▶ Exercise objective
Repeat word for word the part of the war crimes trial text starting with "These trials have" and going on through "of law prevailed.".

▶ Text excerpt
- - - - -
Trial of Mir Quasem Ali's war crimes

 

The International Crimes Tribunals were established by the Government of Bangladesh in 2009 for the purpose of bringing to justice the perpetrators of the crimes against humanity and genocide, including the well-identified masterminds, who actively collaborated as auxiliary forces with the occupying forces during our War of Liberation in 1971.

As the entire civilized world knows, a bloodbath of genocide was launched against the peaceful and innocent people of Bangladesh - men, women and children - by the Pakistan Army on the midnight of 25th March 1971. Unspeakable atrocities were committed against the unarmed civilian population of Dhaka city. In fact, during the 9 month long Liberation War, the people of Bangladesh experienced cruelties and horrors and worst kind of war crimes and crimes against humanity of contemporary times. An estimated, 3 million people were killed by the Pakistan Army and its cohorts and more than 200,000 women were subjected to rape and sexual violence by the Pakistani Army and Jamat- e- Islami and its affiliated organizations like Islamic Chatra Sangha, Al- Badr and Al- Shams and Razakars which consisted of convicted war criminals like Mr. Mir Quasem Ali and his fellow companions.

These trials have created an opportunity for ending the culture of impunity, ensuring justice to the victims and their loved ones who had been in a state of trauma for four decades since our independence, and paving the way for truth and reconciliation that can only be ensured through justice being upheld and the rule of law prevailed.
- - - - -
▶ Dataset excerpts
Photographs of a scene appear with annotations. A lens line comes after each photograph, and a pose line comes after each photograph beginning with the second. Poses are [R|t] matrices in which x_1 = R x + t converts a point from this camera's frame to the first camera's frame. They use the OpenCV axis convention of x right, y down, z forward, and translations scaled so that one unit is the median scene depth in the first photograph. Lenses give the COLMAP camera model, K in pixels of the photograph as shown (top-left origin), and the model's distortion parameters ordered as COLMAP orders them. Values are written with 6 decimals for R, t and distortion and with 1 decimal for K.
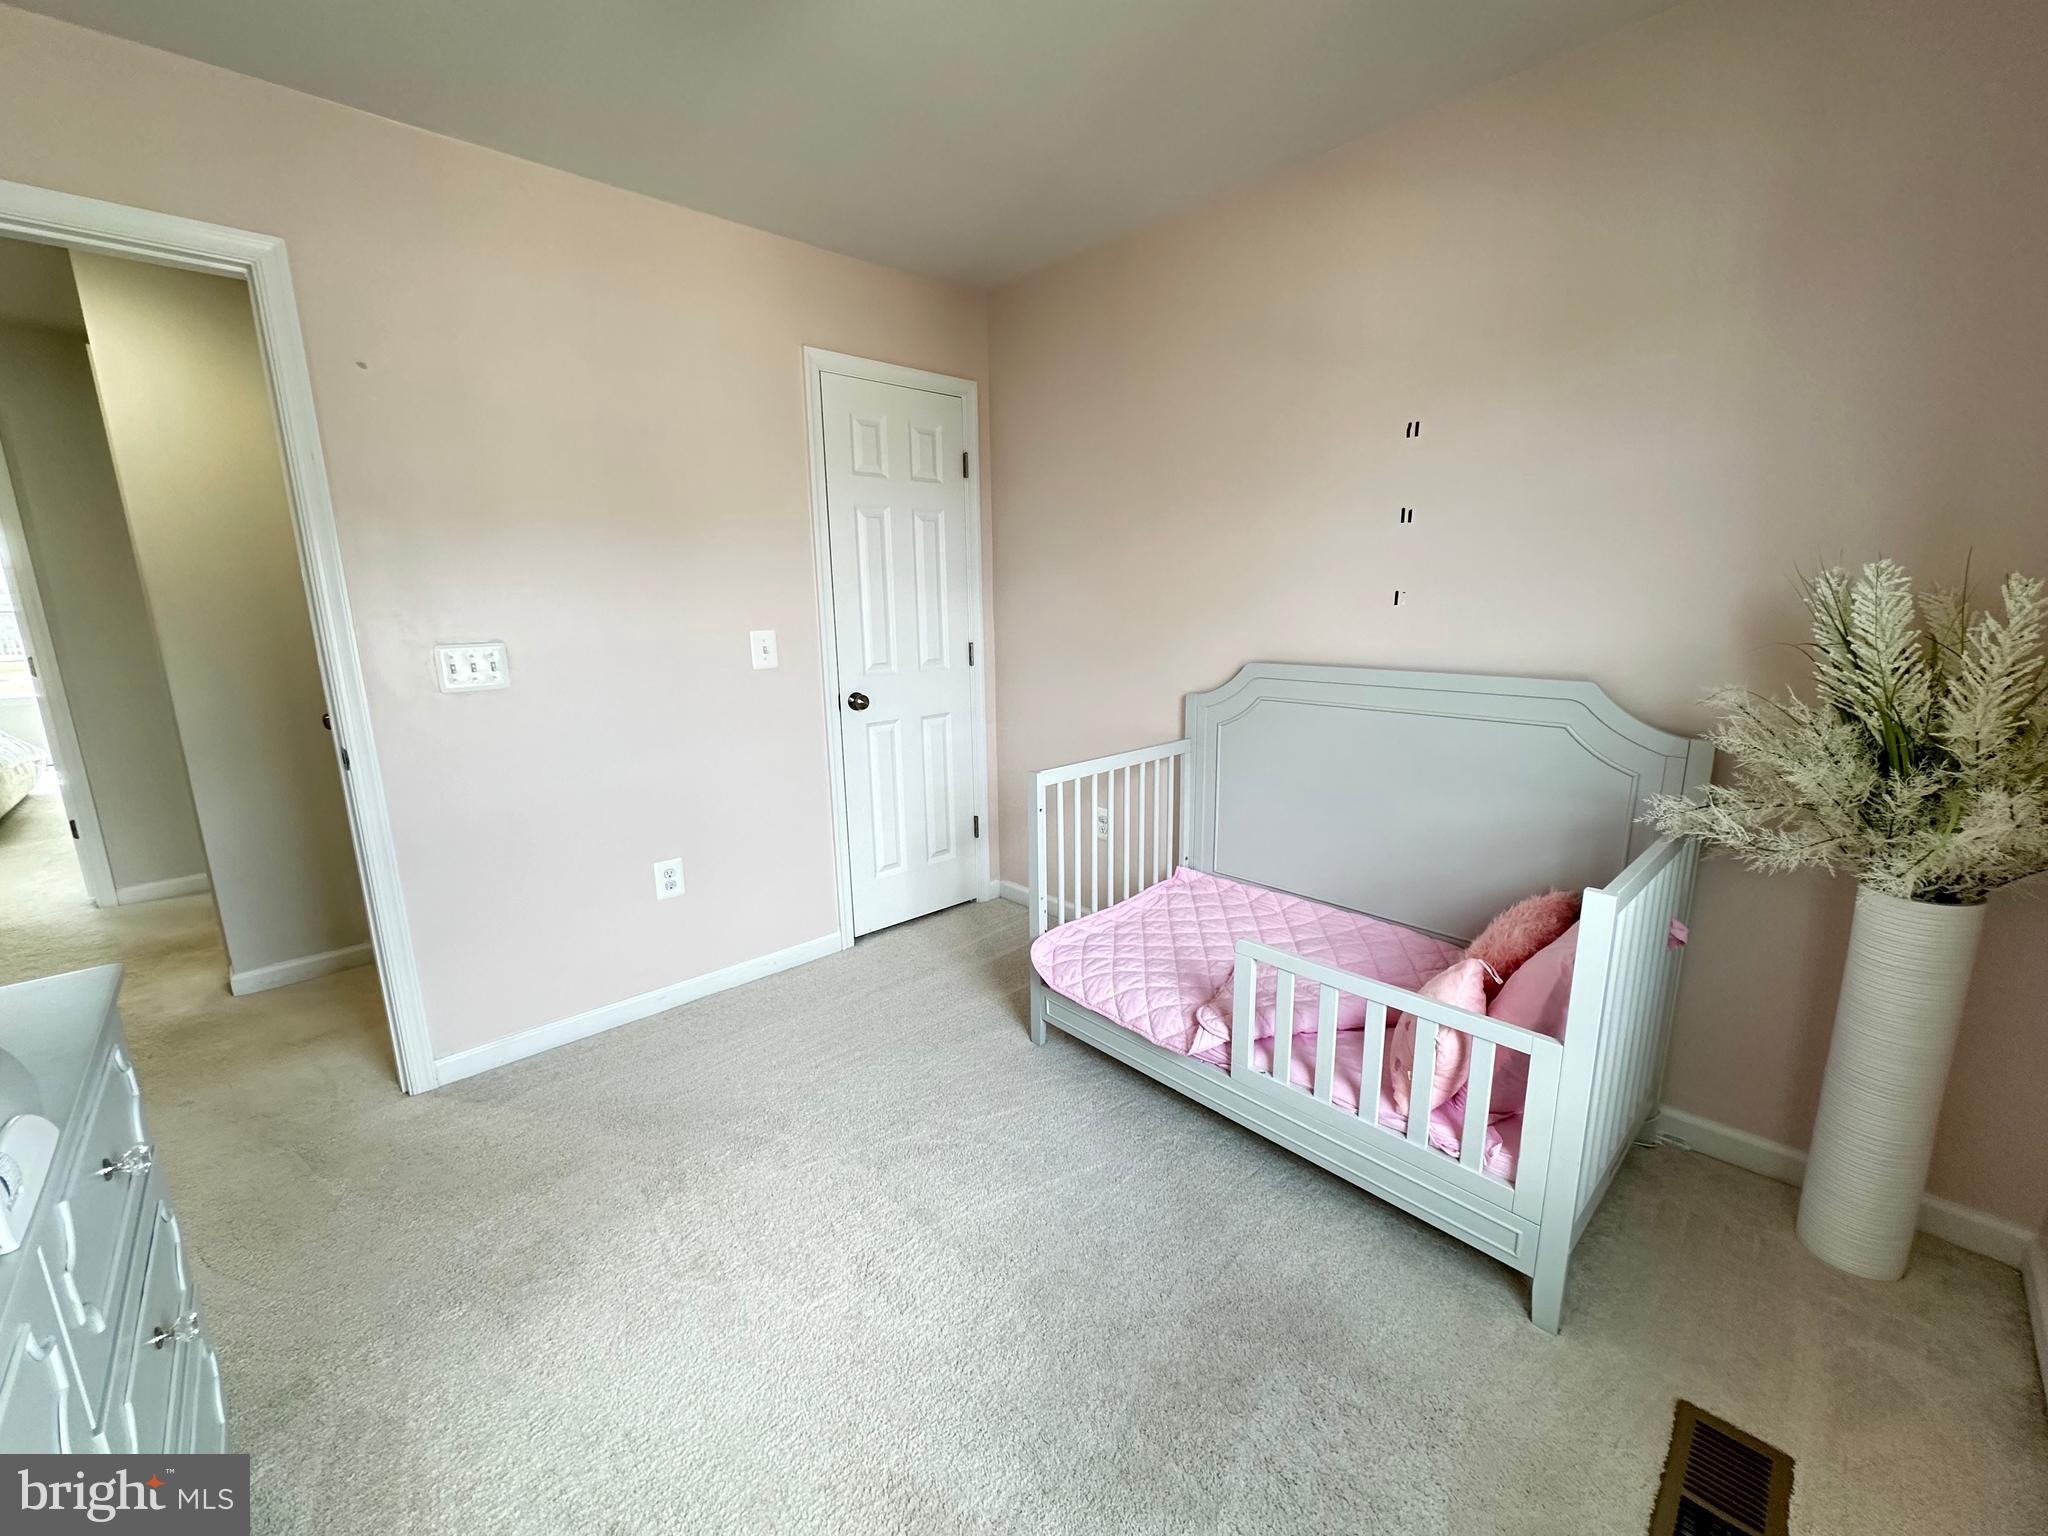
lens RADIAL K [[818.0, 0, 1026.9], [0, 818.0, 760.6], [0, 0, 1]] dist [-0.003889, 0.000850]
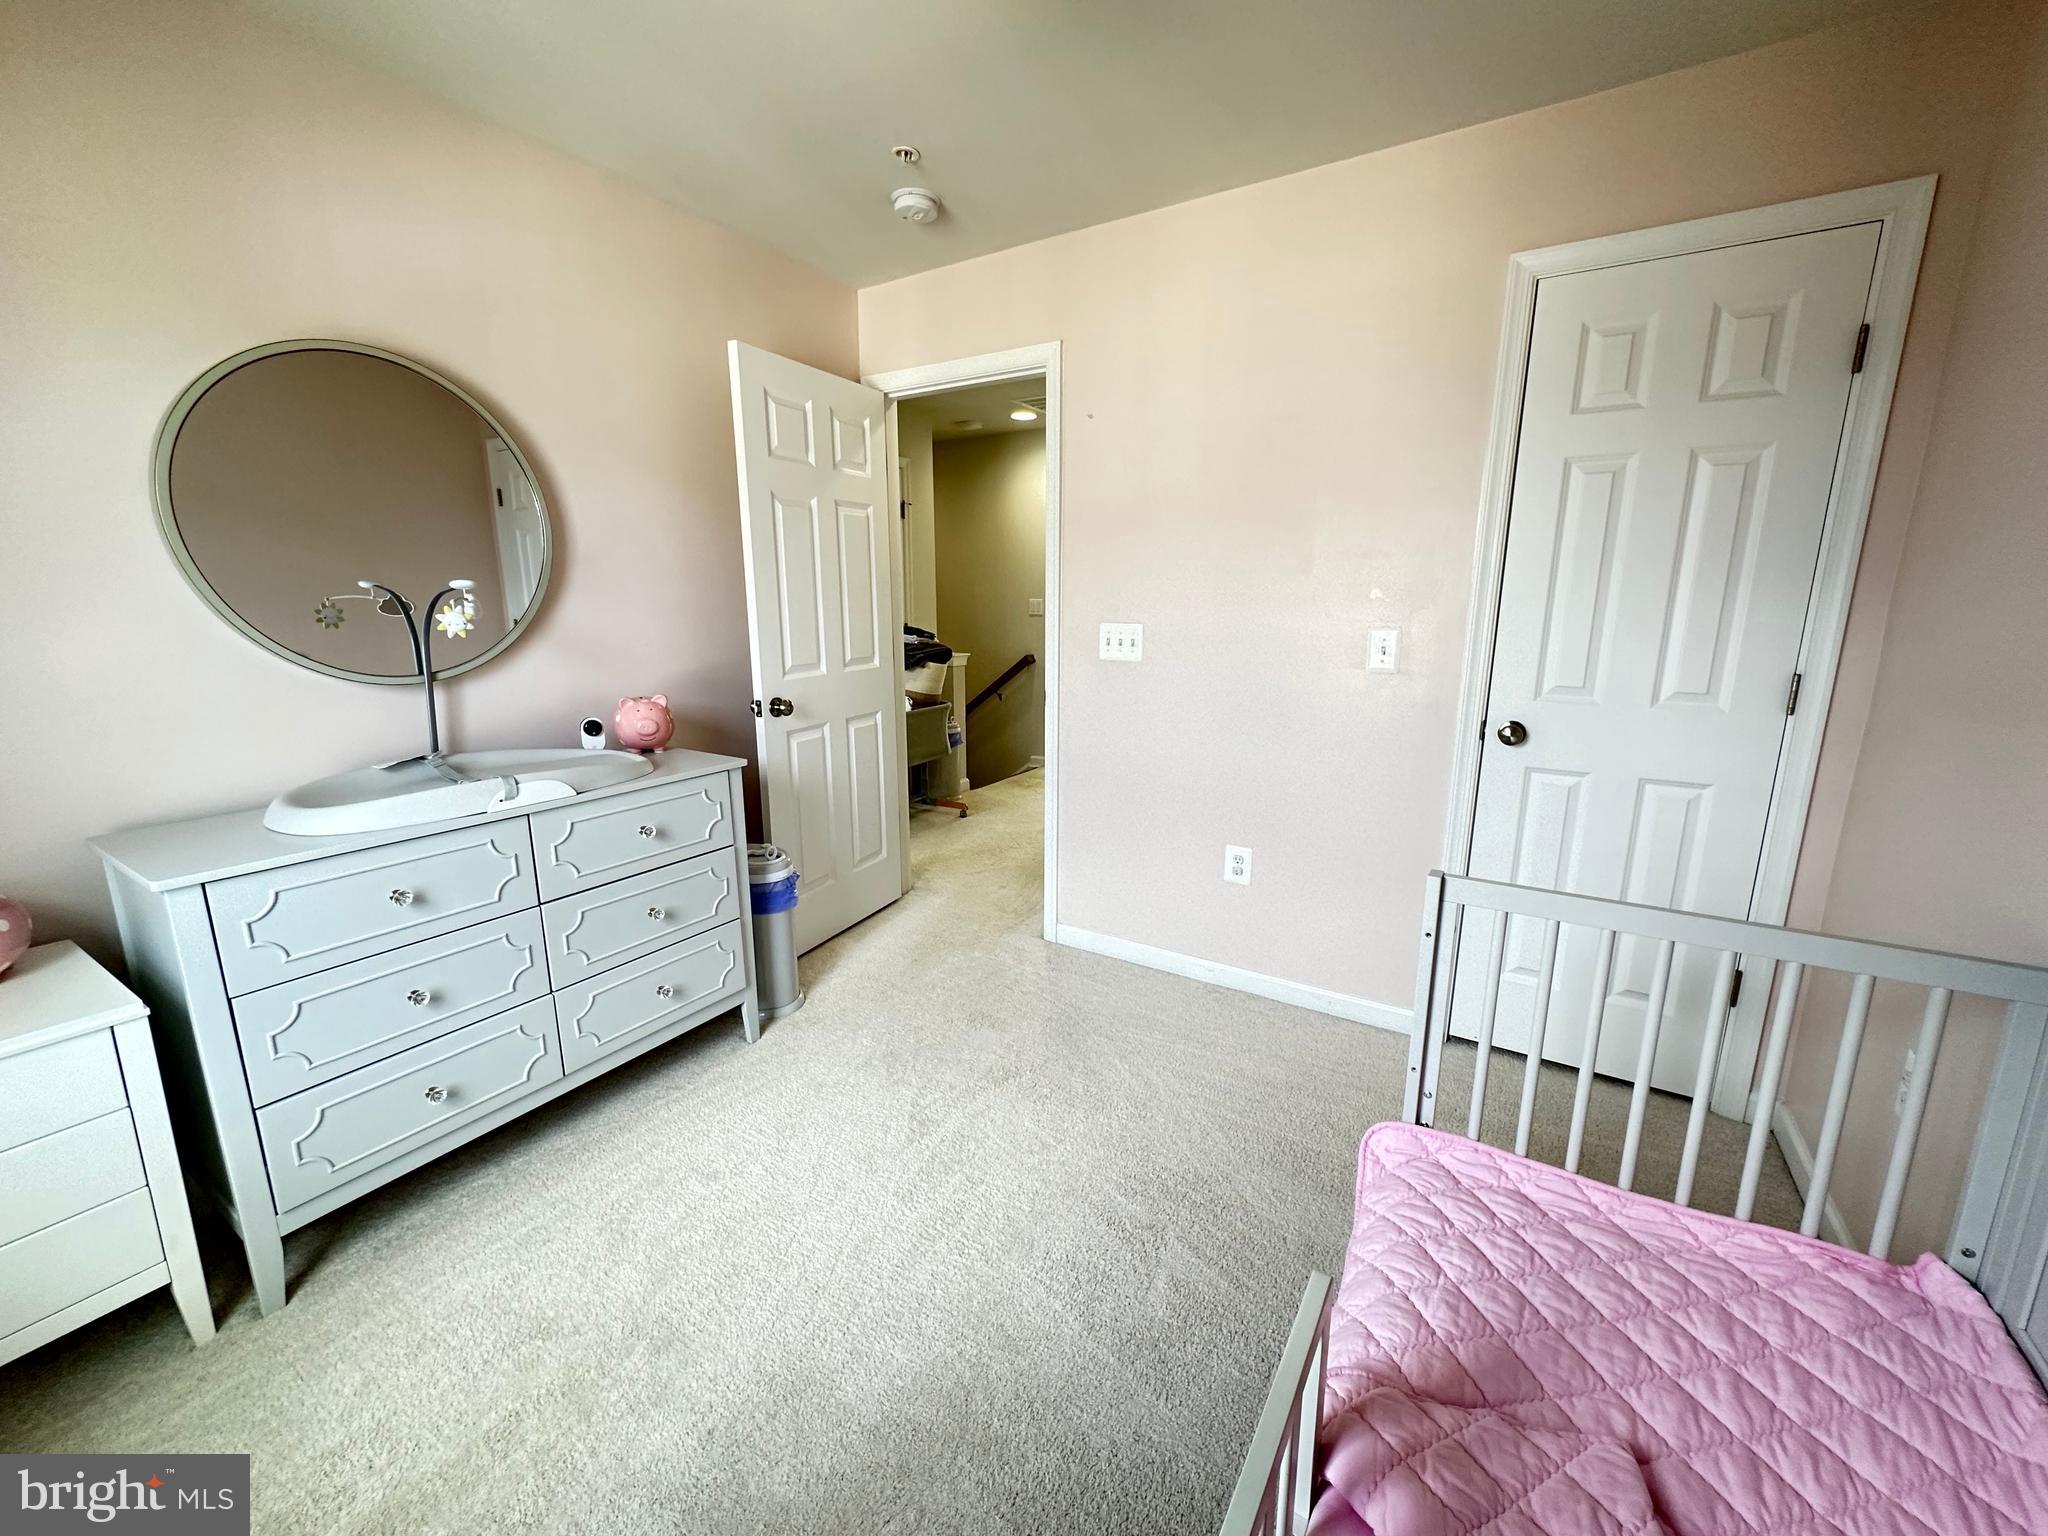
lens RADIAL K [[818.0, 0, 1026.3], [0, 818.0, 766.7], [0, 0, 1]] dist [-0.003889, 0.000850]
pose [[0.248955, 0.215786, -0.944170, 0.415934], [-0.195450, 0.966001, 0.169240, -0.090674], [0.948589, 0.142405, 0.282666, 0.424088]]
- - - - -
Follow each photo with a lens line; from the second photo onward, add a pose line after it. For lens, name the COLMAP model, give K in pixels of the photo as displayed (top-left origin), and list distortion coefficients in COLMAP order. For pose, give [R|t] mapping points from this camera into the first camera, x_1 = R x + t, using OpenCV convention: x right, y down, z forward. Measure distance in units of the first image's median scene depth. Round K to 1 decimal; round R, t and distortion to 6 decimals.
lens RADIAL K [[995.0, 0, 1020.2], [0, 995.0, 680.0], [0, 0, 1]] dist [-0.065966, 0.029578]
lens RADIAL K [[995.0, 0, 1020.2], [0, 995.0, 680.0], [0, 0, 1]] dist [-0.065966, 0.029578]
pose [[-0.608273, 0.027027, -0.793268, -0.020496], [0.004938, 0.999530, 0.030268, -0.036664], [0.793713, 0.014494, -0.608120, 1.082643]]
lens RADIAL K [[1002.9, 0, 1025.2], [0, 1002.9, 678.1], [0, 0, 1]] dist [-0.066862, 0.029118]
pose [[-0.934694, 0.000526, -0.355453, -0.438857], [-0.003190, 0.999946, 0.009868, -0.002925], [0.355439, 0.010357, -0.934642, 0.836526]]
- - - - -
▶ Solution for this problem
These trials have created an opportunity for ending the culture of impunity, ensuring justice to the victims and their loved ones who had been in a state of trauma for four decades since our independence, and paving the way for truth and reconciliation that can only be ensured through justice being upheld and the rule of law prevailed.